(Collected data entries)
****
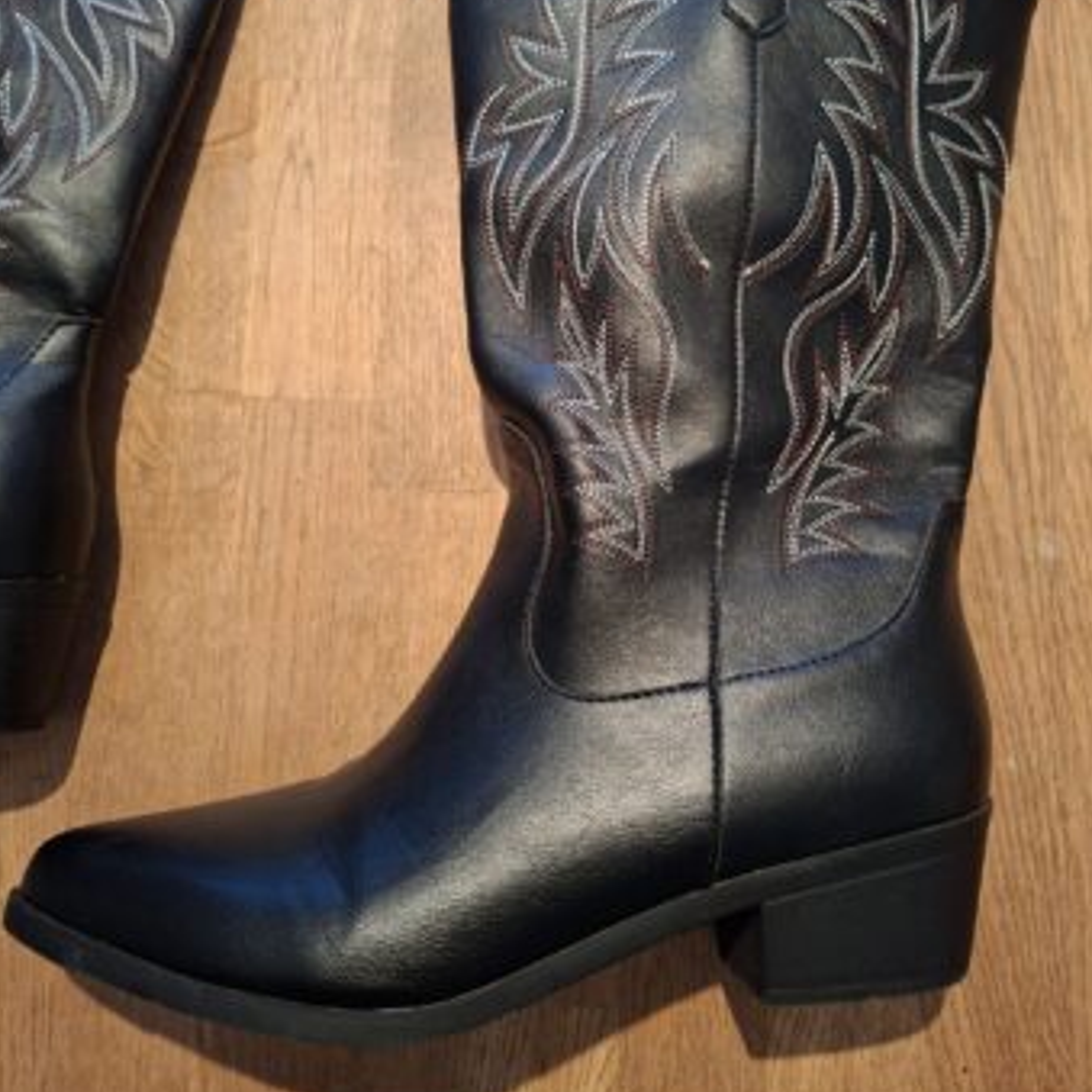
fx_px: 999
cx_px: 551
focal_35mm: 28
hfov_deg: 57.3
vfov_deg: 56.9
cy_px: 446
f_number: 1.8
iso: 640
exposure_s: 1/25
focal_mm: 5.54
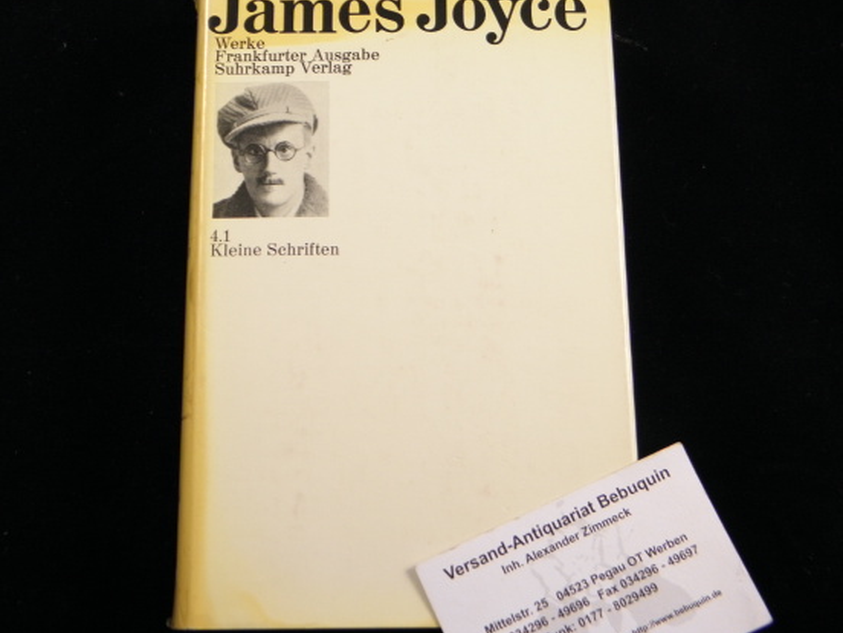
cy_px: 297
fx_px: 1242
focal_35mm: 51
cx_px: 379
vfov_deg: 28.6
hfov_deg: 37.5
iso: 160
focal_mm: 7.9
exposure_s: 1/40
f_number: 3.9
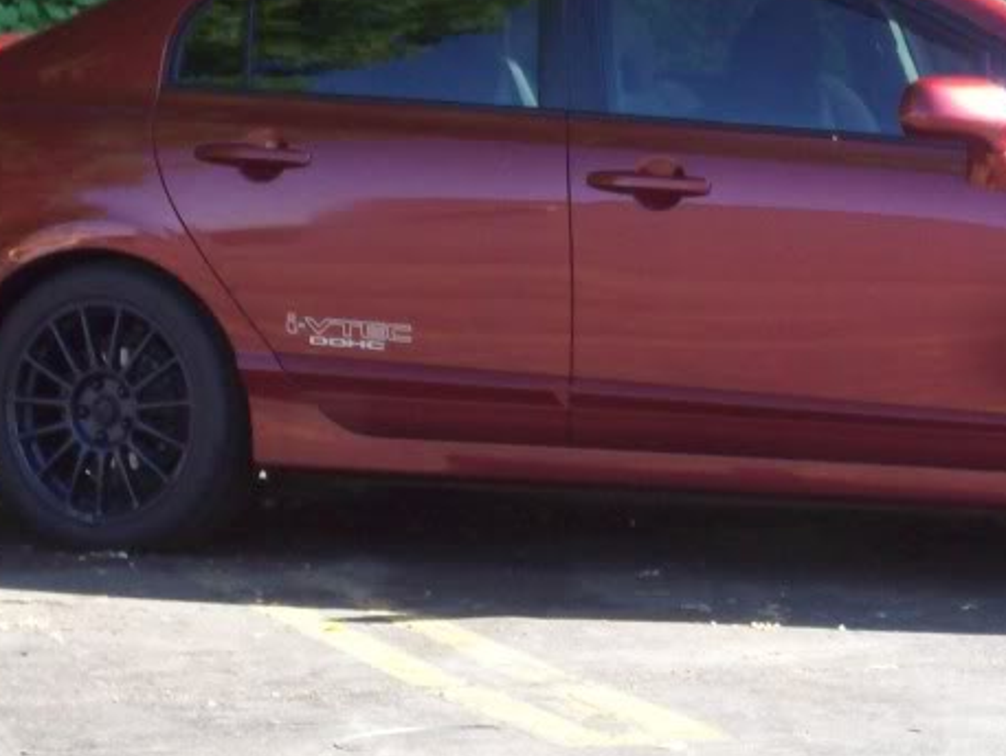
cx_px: 846
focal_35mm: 248
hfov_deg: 8.0
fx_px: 7211
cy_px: 211
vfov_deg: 6.0
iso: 124
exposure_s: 1/128
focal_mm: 18.6
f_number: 5.2
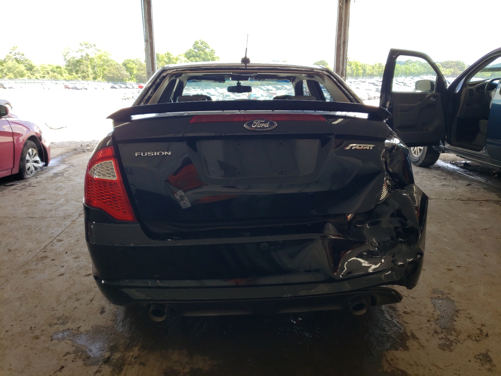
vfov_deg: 53.1
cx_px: 250
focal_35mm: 26
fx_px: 376
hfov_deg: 67.3
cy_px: 188
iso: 50
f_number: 1.5
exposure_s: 1/238
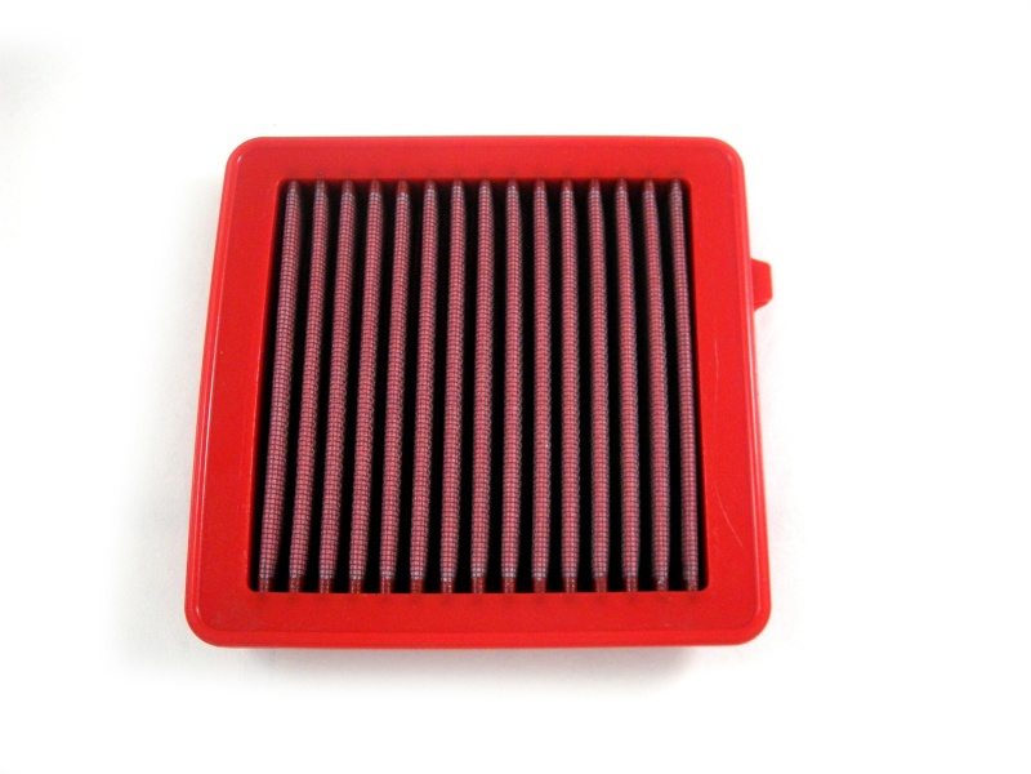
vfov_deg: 40.7
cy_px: 387
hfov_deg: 52.6
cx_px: 516
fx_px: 1042
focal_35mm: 35
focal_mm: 5.7
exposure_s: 1/60.8
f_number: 2.8
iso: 214
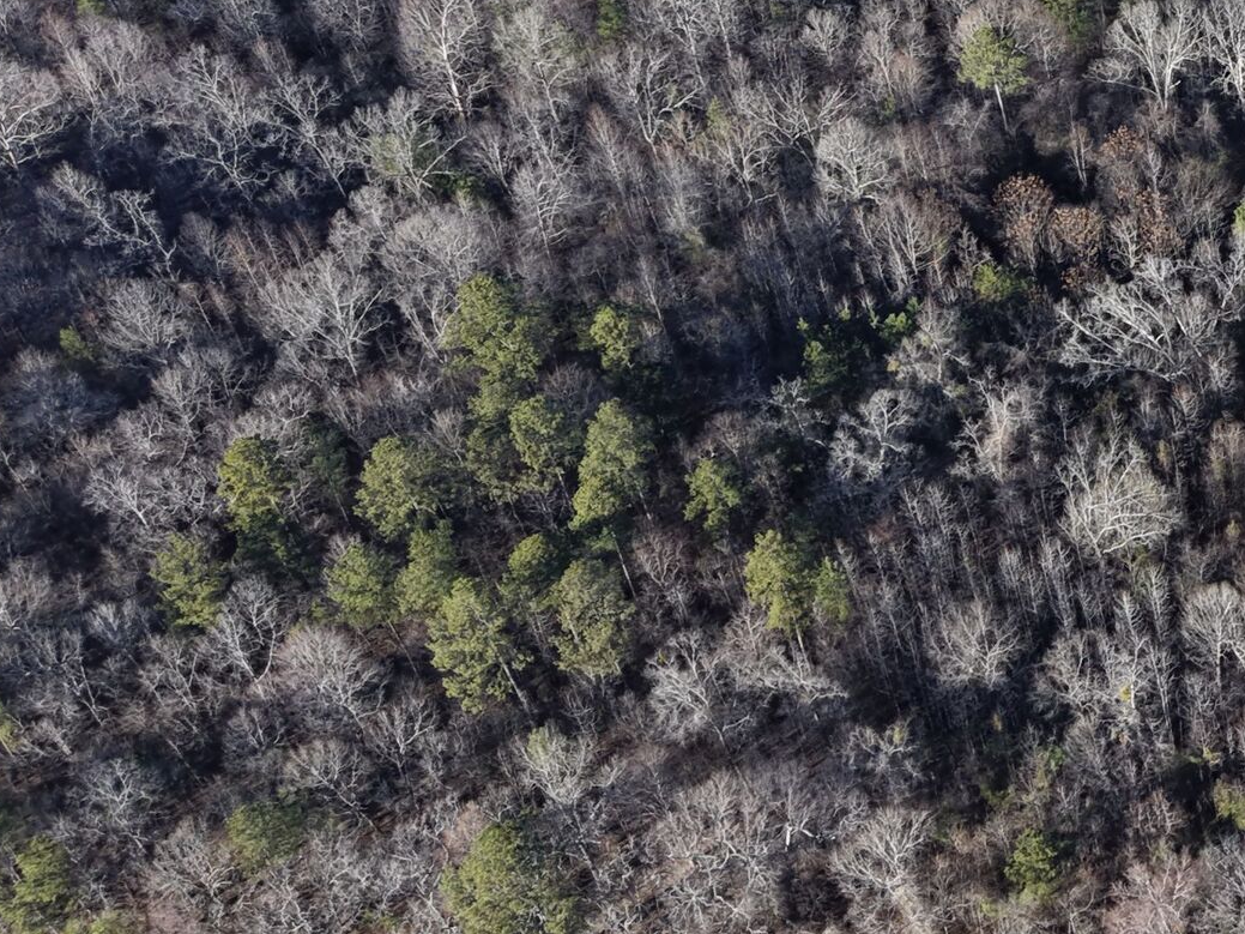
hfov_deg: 24.7
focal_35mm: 68
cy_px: 73
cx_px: 1632
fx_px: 2445
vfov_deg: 21.1
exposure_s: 1/1500
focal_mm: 8.67
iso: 200
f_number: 1.8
****
Without the images, print all of the lines above exactly.

fx_px: 999
cx_px: 551
focal_35mm: 28
hfov_deg: 57.3
vfov_deg: 56.9
cy_px: 446
f_number: 1.8
iso: 640
exposure_s: 1/25
focal_mm: 5.54
cy_px: 297
fx_px: 1242
focal_35mm: 51
cx_px: 379
vfov_deg: 28.6
hfov_deg: 37.5
iso: 160
focal_mm: 7.9
exposure_s: 1/40
f_number: 3.9
cx_px: 846
focal_35mm: 248
hfov_deg: 8.0
fx_px: 7211
cy_px: 211
vfov_deg: 6.0
iso: 124
exposure_s: 1/128
focal_mm: 18.6
f_number: 5.2
vfov_deg: 53.1
cx_px: 250
focal_35mm: 26
fx_px: 376
hfov_deg: 67.3
cy_px: 188
iso: 50
f_number: 1.5
exposure_s: 1/238
vfov_deg: 40.7
cy_px: 387
hfov_deg: 52.6
cx_px: 516
fx_px: 1042
focal_35mm: 35
focal_mm: 5.7
exposure_s: 1/60.8
f_number: 2.8
iso: 214
hfov_deg: 24.7
focal_35mm: 68
cy_px: 73
cx_px: 1632
fx_px: 2445
vfov_deg: 21.1
exposure_s: 1/1500
focal_mm: 8.67
iso: 200
f_number: 1.8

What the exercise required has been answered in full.